What to work on =>
Gather each line of the records where "Left" appears.

The data =>
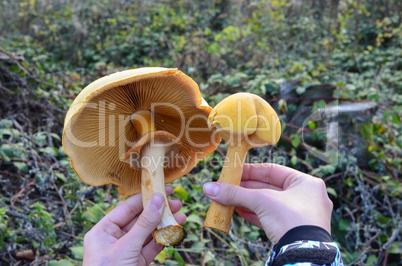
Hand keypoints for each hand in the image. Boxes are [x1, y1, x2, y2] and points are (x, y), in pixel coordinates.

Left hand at [83, 186, 185, 265]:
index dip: (145, 198)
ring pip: (148, 233)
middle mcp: (114, 239)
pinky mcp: (137, 263)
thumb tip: (157, 199)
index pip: (127, 209)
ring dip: (164, 225)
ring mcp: (127, 252)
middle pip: (140, 220)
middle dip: (158, 211)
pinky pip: (152, 247)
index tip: (162, 189)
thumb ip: (144, 224)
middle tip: (176, 203)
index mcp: (103, 232)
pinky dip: (164, 240)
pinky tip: (176, 230)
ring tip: (181, 216)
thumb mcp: (126, 247)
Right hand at [203, 163, 332, 242]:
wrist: (303, 254)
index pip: (273, 170)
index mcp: (306, 183)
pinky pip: (270, 218)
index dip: (251, 170)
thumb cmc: (290, 219)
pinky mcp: (293, 231)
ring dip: (247, 201)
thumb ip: (235, 193)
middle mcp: (306, 197)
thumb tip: (208, 188)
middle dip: (245, 188)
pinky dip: (254, 214)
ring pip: (268, 204)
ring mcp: (300, 215)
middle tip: (226, 186)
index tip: (233, 171)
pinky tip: (238, 211)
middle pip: (269, 187)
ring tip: (228, 199)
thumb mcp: (261, 201)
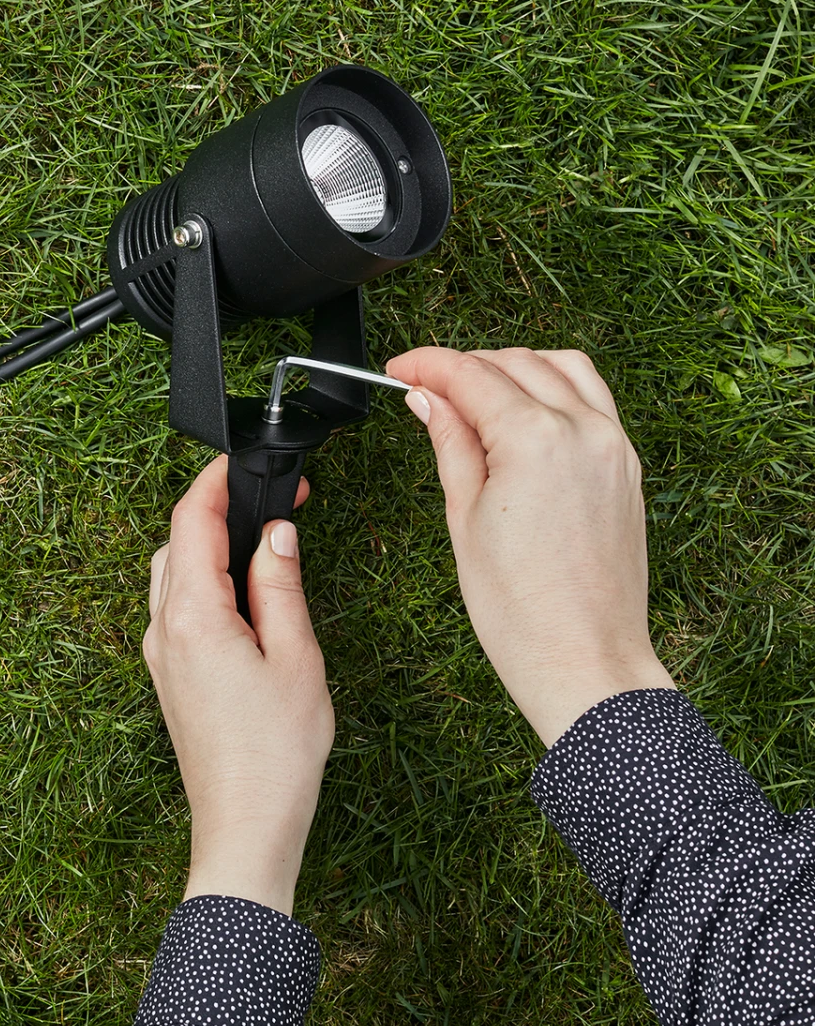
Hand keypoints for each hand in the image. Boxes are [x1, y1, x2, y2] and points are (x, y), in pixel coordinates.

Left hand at [144, 456, 333, 915]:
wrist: (244, 825)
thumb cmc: (275, 753)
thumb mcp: (296, 657)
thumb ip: (281, 586)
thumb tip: (275, 535)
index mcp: (193, 617)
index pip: (190, 523)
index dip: (215, 483)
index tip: (244, 463)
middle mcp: (164, 631)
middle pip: (175, 544)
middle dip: (215, 511)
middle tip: (269, 501)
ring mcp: (161, 655)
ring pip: (171, 575)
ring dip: (206, 546)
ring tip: (259, 540)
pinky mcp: (169, 676)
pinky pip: (176, 608)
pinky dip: (202, 582)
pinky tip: (240, 592)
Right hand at [385, 347, 674, 746]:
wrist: (584, 662)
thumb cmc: (522, 610)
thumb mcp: (464, 518)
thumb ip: (451, 443)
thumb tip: (429, 399)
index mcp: (536, 439)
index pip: (471, 375)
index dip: (426, 364)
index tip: (399, 369)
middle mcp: (584, 430)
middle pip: (516, 362)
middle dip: (465, 365)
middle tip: (424, 387)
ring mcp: (614, 446)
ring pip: (563, 368)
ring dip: (514, 368)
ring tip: (474, 395)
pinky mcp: (627, 467)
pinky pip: (593, 400)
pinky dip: (555, 390)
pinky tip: (523, 415)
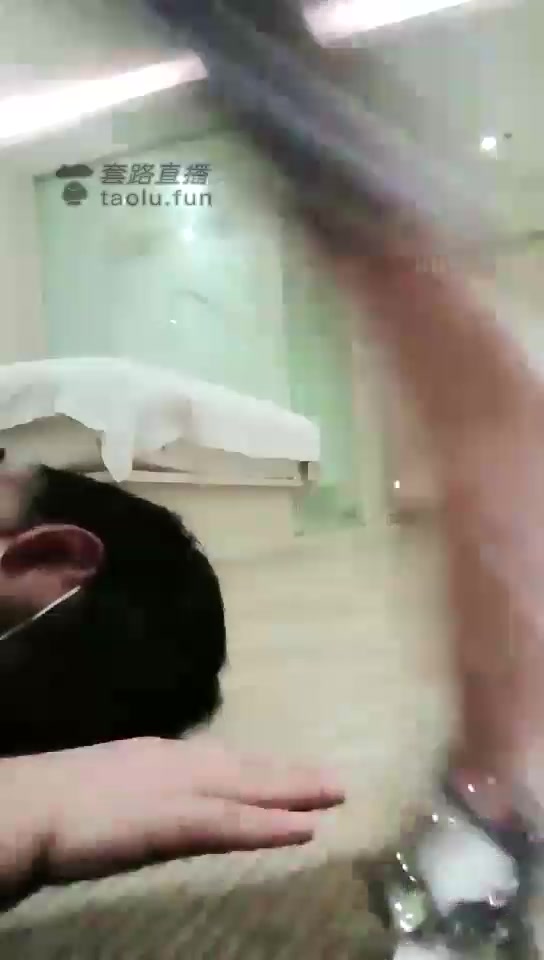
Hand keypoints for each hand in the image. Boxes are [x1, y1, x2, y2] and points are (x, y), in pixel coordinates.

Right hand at [0, 737, 343, 892]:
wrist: (28, 806)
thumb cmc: (53, 800)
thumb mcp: (104, 787)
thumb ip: (134, 790)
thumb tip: (149, 802)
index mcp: (156, 756)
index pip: (218, 762)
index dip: (256, 769)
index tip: (288, 771)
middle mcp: (175, 763)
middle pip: (244, 768)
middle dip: (289, 774)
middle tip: (333, 779)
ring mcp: (178, 789)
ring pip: (248, 790)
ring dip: (294, 792)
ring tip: (335, 793)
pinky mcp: (175, 821)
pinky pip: (232, 824)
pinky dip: (270, 825)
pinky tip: (305, 828)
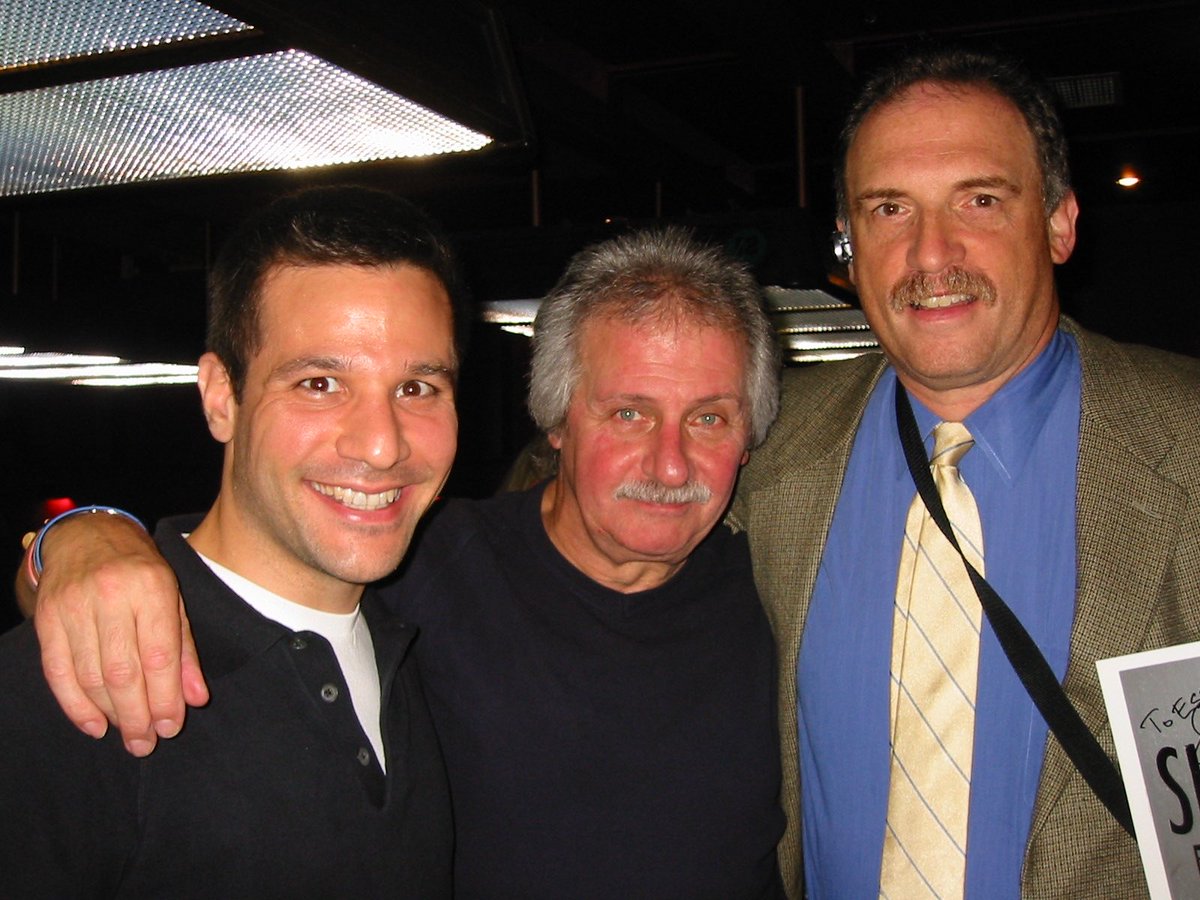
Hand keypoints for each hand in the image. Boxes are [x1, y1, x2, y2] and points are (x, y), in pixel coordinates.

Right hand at [31, 515, 208, 755]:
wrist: (87, 536)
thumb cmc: (140, 572)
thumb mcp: (174, 600)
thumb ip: (185, 650)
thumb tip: (195, 699)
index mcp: (152, 587)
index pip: (159, 654)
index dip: (165, 697)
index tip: (170, 727)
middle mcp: (112, 595)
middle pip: (123, 671)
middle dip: (137, 715)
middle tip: (146, 744)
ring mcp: (74, 606)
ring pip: (91, 676)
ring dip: (110, 714)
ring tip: (128, 736)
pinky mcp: (47, 618)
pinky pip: (57, 672)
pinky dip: (75, 706)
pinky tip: (94, 725)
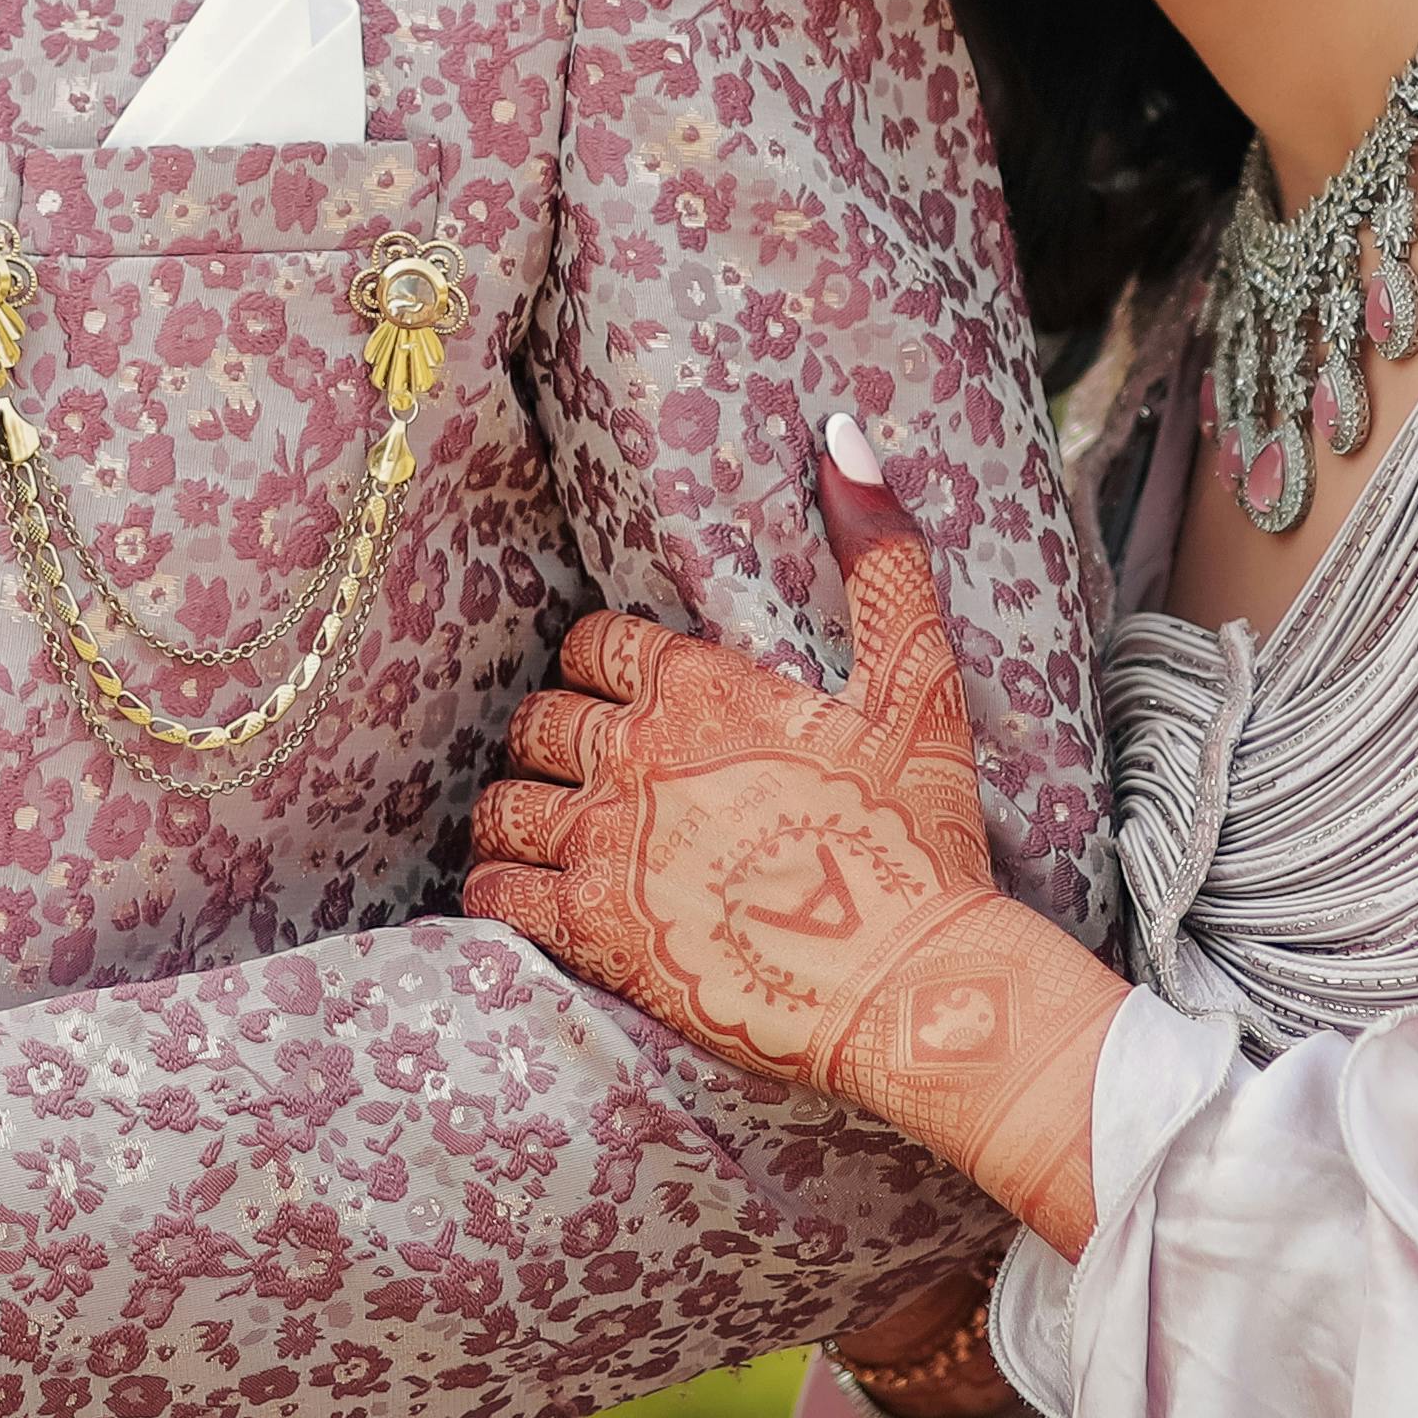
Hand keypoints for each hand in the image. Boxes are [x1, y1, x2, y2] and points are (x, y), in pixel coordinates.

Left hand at [468, 414, 1123, 1250]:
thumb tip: (844, 435)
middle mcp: (637, 756)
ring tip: (543, 833)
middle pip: (538, 722)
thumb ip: (880, 557)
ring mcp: (607, 846)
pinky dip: (497, 892)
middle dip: (551, 738)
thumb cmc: (920, 836)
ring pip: (505, 807)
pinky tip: (522, 897)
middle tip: (576, 767)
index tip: (613, 694)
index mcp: (702, 687)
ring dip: (516, 815)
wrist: (913, 982)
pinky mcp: (593, 933)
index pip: (594, 643)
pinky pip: (498, 896)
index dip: (597, 666)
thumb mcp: (919, 682)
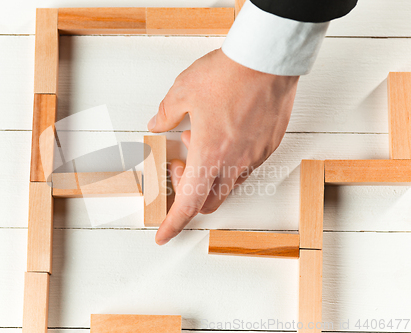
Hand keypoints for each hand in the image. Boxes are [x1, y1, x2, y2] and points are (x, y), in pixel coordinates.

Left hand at [148, 48, 298, 244]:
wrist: (267, 59)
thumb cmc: (227, 74)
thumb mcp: (182, 91)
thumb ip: (166, 114)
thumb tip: (157, 124)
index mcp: (210, 155)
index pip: (188, 204)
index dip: (173, 223)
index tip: (162, 235)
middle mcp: (235, 163)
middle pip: (210, 201)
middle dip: (190, 196)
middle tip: (178, 167)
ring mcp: (255, 156)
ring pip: (229, 185)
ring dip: (210, 176)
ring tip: (201, 140)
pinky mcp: (269, 146)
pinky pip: (246, 167)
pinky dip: (229, 162)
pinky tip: (223, 134)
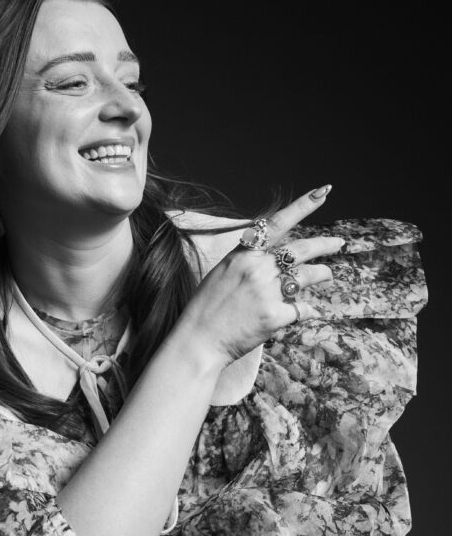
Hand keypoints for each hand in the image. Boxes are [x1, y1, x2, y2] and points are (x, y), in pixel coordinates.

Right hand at [179, 186, 345, 364]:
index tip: (323, 192)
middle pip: (301, 250)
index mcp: (242, 255)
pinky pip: (302, 309)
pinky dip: (308, 310)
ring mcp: (267, 293)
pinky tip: (310, 312)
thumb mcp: (221, 274)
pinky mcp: (275, 317)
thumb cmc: (206, 310)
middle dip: (325, 245)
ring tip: (327, 275)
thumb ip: (247, 263)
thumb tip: (273, 260)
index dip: (302, 206)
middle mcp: (257, 269)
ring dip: (322, 274)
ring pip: (307, 277)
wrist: (198, 342)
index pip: (276, 223)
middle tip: (338, 243)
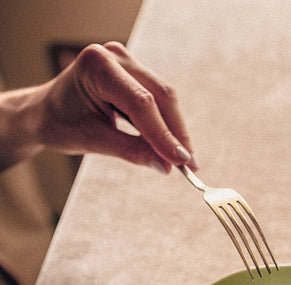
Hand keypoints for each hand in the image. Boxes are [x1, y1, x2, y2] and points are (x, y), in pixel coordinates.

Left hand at [0, 42, 196, 172]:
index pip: (142, 103)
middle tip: (190, 164)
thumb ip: (132, 152)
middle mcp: (115, 57)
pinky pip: (159, 100)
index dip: (164, 134)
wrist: (44, 112)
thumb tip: (166, 166)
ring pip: (164, 99)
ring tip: (183, 160)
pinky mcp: (135, 73)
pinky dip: (166, 124)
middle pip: (161, 96)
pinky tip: (171, 146)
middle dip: (177, 133)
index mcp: (98, 66)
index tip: (181, 162)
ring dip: (175, 130)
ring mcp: (127, 62)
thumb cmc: (60, 124)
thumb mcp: (94, 141)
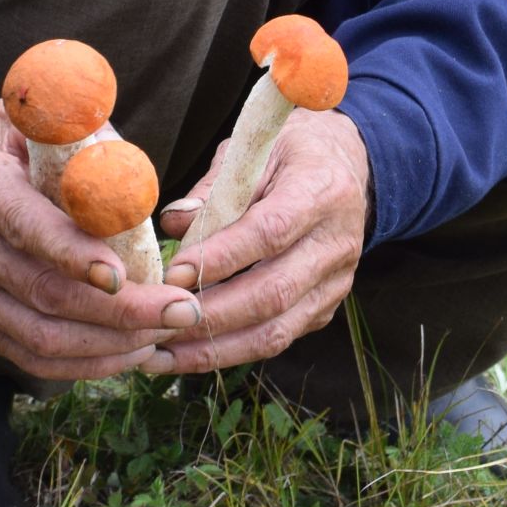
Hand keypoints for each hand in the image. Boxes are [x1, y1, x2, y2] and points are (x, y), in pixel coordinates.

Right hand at [0, 102, 196, 383]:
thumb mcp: (2, 117)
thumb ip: (64, 127)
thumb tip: (126, 153)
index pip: (28, 230)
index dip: (76, 255)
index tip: (122, 273)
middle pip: (49, 296)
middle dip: (124, 312)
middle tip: (183, 310)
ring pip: (44, 339)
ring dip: (112, 346)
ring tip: (168, 335)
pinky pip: (32, 358)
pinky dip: (84, 365)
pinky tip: (129, 355)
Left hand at [154, 111, 370, 373]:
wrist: (346, 168)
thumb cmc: (287, 156)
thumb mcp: (251, 151)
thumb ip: (212, 188)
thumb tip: (173, 223)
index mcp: (320, 191)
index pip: (271, 232)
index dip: (222, 257)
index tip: (174, 273)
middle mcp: (336, 243)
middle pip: (274, 292)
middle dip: (212, 314)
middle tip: (160, 322)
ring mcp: (335, 283)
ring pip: (276, 330)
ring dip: (215, 348)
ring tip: (162, 355)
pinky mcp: (324, 308)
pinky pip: (277, 339)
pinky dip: (230, 351)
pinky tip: (188, 353)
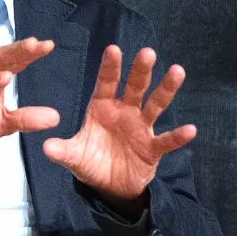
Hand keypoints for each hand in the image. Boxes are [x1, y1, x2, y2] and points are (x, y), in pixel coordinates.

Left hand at [43, 45, 195, 205]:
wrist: (109, 186)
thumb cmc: (92, 161)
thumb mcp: (75, 156)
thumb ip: (63, 150)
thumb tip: (46, 147)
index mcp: (103, 108)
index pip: (107, 83)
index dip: (110, 67)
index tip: (113, 49)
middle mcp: (124, 112)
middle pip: (134, 87)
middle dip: (140, 70)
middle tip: (147, 52)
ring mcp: (141, 128)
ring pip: (155, 105)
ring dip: (166, 89)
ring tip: (177, 71)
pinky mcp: (152, 148)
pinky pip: (166, 140)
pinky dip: (178, 136)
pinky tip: (190, 129)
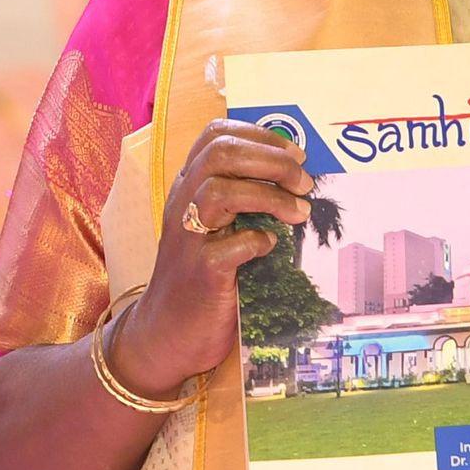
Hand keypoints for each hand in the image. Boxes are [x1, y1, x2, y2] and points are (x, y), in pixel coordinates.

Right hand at [105, 118, 306, 391]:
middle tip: (304, 182)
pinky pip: (231, 246)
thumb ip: (240, 202)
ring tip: (299, 212)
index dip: (259, 135)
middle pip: (219, 154)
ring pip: (220, 190)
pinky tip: (272, 247)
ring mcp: (188, 238)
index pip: (214, 136)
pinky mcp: (201, 273)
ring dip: (271, 196)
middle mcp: (182, 205)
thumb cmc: (199, 279)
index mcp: (187, 189)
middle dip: (272, 160)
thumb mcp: (213, 229)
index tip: (294, 152)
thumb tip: (294, 178)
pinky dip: (259, 241)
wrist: (165, 333)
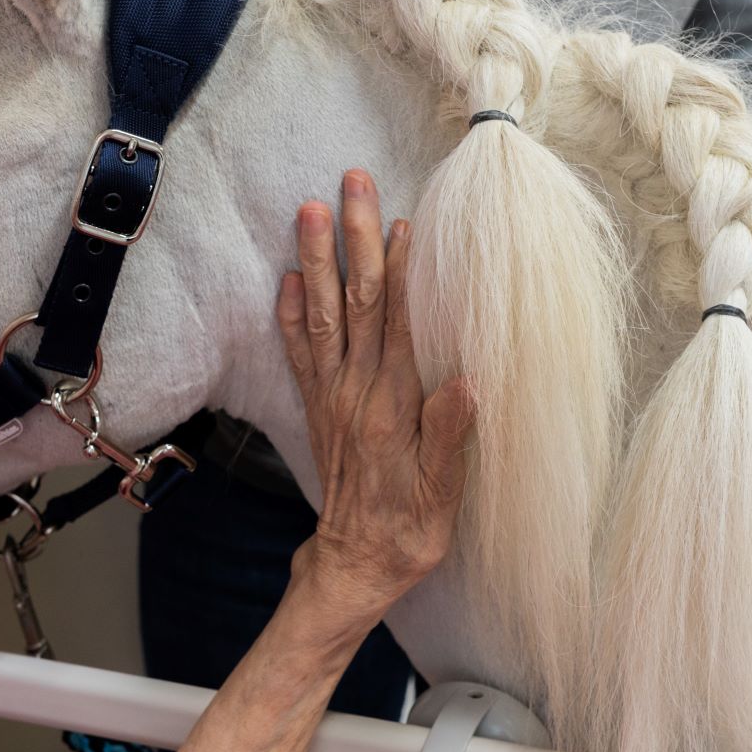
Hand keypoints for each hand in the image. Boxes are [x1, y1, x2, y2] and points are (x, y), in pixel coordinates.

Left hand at [277, 169, 473, 627]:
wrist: (353, 567)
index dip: (397, 272)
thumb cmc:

Result for this exercise =>
Left hand at [83, 186, 185, 265]:
Left hand at [144, 456, 333, 915]:
Left hand at [468, 414, 1123, 1250]:
Left hand at [148, 48, 298, 244]:
Left hand at [0, 42, 196, 172]:
Left hand at [154, 111, 370, 373]:
Left hand at [43, 45, 195, 205]:
Left hand at [277, 169, 473, 627]:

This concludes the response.